Задание 1 ▸
Сколько патронов было в револьвере Маяковского в то роковое утро, если верить тексту о Маяковском?
Задание 2 ▸
Воспроизведите дословно кусок текста о Маяковском от «Если уж мы заговорили» до «в счастливый случай.» включительно.

---------- Выбранный текст

Эти молодые мастера – в отличие от мещан, которые оторвались от народа и презирают его, считая, что он не понимает «изячного»! – были плоть от плоти выходцы из народа. И ещё и по-этому Маяковский был им понятен. Литературовед В. Тренин хорошо показал, что зрелый и поздний Маяковский напоен мотивами фольклора, его стих все больше походит на народный раек, причём это не подражание, это растет из самой сути поэтики Маяковского, но парадоксально похоже на народное творчество. Пример – сокращенные слова, вроде «ясь». Тренин правильно отмечает, что Маяковский здесь похож на Пушкина, которого современная ему критика тоже ругала за выражения вроде «конский топ», не замечая, что так говорит народ.

И, кстати, именно поэтому стихи Маяковского нельзя просто просматривать глазами как интеллигентски-модернистскую поэзию. Их, как народный стих, нужно обязательно читать вслух, что любил делать и сам Маяковский.

4

Если уж мы заговорили о Пушкине, то есть и ещё одна параллель, которую почти не замечают. Я говорю о фатализме обоих поэтов. Маяковский верил в судьбу и как бы играл с ней. Его любимой игрой были карты, и в них он «резался» отчаянно, ночи напролёт, тяжело переживая проигрыши. А ведь в основе карточной игры тоже вера в счастливый случай.

Но самое главное – самоубийство Маяковского тоже было игрой. В его револьвере в то роковое утро был всего один патрон. По сути это была «гусарская рулетка» (русская – как её ещё называют). Кстати, это был не первый случай для Маяковского. Он стрелялся до этого дважды – в предреволюционный период. И оба раза так же – с одним патроном в револьвере.

--------------------
---------- Предоставленные записи

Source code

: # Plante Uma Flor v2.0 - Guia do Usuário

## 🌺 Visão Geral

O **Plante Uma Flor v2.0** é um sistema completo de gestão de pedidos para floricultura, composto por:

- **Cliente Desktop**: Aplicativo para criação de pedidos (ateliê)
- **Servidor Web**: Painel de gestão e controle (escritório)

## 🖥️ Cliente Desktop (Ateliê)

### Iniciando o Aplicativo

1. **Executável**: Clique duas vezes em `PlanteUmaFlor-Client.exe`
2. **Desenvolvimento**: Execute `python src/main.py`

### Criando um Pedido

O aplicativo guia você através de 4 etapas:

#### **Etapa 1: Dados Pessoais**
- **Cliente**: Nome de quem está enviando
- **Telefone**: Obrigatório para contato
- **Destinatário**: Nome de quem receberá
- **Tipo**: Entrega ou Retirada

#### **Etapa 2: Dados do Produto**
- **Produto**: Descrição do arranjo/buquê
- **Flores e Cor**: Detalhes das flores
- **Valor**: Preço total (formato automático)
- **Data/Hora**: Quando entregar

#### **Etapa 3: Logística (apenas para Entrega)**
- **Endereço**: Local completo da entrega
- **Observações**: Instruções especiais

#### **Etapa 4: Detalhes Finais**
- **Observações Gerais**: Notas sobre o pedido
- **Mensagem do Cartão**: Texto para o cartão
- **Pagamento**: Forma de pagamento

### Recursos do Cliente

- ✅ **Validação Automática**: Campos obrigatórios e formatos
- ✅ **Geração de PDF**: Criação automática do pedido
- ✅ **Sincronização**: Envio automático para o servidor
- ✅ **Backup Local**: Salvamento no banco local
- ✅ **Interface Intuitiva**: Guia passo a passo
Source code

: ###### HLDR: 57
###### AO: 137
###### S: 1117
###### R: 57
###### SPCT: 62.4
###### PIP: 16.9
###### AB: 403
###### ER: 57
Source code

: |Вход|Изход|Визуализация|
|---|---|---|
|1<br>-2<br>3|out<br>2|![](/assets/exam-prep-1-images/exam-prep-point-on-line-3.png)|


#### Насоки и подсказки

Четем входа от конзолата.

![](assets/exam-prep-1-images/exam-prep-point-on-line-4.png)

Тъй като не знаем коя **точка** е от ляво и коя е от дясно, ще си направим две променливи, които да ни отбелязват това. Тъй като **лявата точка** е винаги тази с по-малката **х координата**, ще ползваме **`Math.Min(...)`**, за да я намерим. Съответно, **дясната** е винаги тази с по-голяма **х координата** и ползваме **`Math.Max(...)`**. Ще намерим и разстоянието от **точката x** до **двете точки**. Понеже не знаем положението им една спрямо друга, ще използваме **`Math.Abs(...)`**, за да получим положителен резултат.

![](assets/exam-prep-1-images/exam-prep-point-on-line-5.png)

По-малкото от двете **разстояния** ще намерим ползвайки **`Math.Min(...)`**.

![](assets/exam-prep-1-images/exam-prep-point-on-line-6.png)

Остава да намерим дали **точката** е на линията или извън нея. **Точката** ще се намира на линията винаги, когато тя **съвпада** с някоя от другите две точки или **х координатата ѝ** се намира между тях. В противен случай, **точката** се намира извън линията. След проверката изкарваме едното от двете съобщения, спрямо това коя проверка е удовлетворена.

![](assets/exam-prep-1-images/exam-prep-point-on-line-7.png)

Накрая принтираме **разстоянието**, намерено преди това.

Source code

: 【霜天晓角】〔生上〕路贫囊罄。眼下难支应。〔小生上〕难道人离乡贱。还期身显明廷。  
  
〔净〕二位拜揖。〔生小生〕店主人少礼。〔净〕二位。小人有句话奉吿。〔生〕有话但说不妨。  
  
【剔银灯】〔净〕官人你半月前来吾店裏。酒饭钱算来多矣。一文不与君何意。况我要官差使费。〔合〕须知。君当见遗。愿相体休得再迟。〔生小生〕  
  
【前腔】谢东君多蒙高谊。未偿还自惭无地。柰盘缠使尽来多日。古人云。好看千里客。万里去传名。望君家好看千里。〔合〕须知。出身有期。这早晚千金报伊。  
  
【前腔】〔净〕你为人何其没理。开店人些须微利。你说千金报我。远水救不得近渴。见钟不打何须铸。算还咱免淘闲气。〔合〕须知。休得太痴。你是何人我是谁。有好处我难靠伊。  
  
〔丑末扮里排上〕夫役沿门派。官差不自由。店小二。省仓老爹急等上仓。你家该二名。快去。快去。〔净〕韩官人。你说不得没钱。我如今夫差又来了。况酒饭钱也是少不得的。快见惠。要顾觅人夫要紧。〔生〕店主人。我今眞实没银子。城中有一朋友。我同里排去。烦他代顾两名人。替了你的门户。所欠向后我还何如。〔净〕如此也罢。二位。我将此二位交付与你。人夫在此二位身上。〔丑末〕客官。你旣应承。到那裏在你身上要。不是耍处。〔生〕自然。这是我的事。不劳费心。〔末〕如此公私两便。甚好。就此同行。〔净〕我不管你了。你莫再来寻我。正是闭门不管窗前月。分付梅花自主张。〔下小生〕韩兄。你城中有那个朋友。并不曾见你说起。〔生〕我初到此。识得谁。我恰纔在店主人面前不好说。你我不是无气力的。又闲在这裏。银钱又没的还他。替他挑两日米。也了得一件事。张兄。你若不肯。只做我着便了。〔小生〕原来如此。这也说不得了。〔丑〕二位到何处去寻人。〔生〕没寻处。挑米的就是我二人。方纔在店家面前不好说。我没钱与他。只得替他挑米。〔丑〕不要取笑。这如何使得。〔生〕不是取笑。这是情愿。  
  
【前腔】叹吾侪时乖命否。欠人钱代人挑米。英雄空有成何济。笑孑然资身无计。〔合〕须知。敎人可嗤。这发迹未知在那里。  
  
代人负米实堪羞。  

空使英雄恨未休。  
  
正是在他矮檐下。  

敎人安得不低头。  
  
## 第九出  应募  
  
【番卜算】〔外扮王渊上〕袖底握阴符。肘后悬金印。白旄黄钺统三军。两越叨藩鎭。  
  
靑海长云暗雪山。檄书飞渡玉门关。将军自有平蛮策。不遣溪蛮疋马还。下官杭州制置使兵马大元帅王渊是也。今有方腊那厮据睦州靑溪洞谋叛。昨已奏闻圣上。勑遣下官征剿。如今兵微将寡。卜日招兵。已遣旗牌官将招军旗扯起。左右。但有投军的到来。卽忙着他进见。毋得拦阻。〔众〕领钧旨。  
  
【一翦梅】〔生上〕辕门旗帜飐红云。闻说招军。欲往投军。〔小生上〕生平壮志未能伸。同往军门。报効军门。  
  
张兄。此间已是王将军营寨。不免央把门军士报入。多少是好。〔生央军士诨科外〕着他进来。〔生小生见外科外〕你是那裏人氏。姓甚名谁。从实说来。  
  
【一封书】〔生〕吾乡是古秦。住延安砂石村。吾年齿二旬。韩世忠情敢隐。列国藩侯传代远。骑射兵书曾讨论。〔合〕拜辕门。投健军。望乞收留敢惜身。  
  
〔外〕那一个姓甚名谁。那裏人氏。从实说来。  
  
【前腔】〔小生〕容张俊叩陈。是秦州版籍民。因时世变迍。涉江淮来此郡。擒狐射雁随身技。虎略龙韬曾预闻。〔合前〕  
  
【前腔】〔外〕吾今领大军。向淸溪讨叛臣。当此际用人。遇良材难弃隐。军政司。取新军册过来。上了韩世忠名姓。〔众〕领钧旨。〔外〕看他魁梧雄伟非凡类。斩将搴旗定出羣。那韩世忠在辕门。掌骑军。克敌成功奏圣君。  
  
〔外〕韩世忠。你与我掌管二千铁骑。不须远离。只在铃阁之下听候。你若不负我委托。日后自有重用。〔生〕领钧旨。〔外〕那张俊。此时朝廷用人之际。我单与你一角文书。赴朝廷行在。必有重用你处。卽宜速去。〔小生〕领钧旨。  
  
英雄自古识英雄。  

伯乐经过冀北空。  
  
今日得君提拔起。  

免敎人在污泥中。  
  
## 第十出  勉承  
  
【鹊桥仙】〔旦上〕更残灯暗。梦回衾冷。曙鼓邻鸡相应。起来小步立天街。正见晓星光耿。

--------------------

Ваше решение 1 ▸
Всего один патрон.

Ваше решение 2 ▸
Если уж мы заговорили о Пушкине, то есть и ещё одна параллель, которую почти не замечают. Я говорю о фатализме обоих поэтов. Маяковский верил в судьбу и как бы играл с ней. Его любимой игрой были карты, и в них он «резался» отчаянно, ночи напролёт, тяжело переживая проигрыши. А ведь в основе карточной игры тоже вера в счастливый случай.